Vishal Sankar Sivasankar 1, Harnoor Singh Sachar 1, Shayandev Sinha 2, Daniel R. Hines 3, and Siddhartha Das1
1 CALCE, Center for Advanced Life Cycle Engineering, Department of Mechanical Engineering, University of Maryland, College Park, Maryland 20742, USA
2 The Rowland Institute at Harvard, Harvard University, Cambridge, Massachusetts 02142, USA
3 Laboratory for Physical Sciences, College Park, Maryland 20740, USA
Droplet-based direct-write printing (one form of 3D printing) methods, like inkjet printing, aerosol jet printing (AJP), etc., have changed our ideas about bottom-up additive manufacturing. AJP is capable of 3D printing by depositing microdroplets that lead to certain benefits in 3D printing of microscale structures.
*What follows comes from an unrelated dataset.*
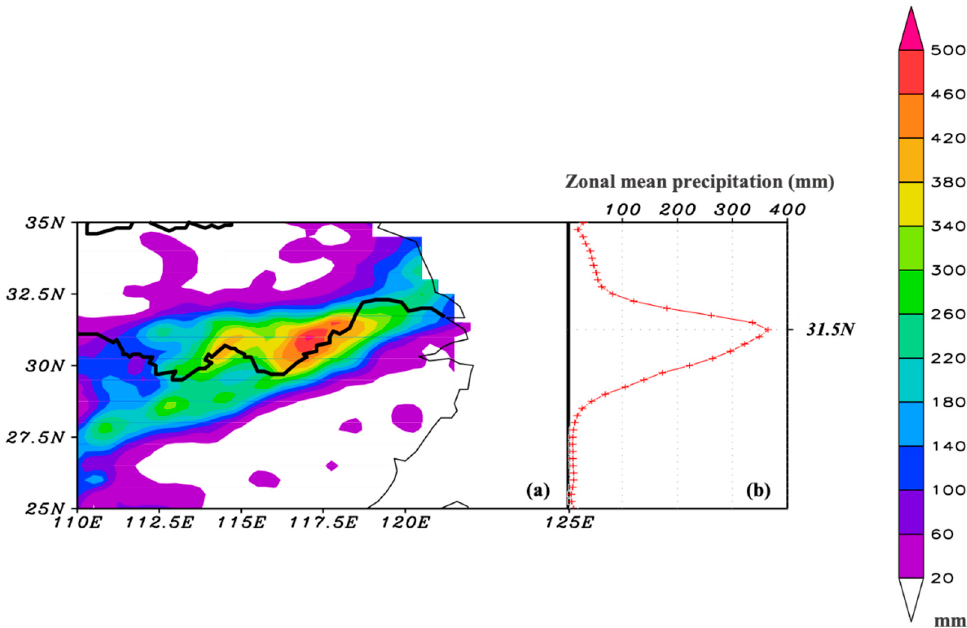
Figure 2. Observed event total accumulated precipitation for 0000 UTC 30 June–0000 UTC 5 July 2016. ( a ) Observed total accumulated precipitation from the daily rain gauge data interpolated to a 0.5° × 0.5° gridded domain. ( b ) Zonal mean (110°–120° E) of the observed 120-h accumulated precipitation (mm), maximizing at the identified zonal mean maximum accumulated precipitation (ZMCP) of 31.5° N. Thin black contours denote political boundaries and thick black lines denote the Huanghe and Yangtze Rivers to the north and south, respectively.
Here, we study the in situ photopolymerization-based curing of a microdroplet. The droplet is simultaneously spreading and curing, which leads to the rise of two time scales, the spreading time scale (τs) and the photopolymerization time scale (τp). When τs ≪ τp, the spreading occurs very fast and is independent of polymerization. If the time scales are of the same order (τs ∼ τp), the spreading is significantly affected by the polymerization. For this case, a progressive increase in the viscosity of the drop during the spreading ensures a much slower spreading and also a much weaker extent of spreading (i.e., the spreading ceases at a much smaller spreading radius of the drop). This complex thermofluidics is eventually manifested as distinct differences in the time-dependent velocity, temperature, and curing (or equivalently, monomer concentration) profiles within the drop between the two cases.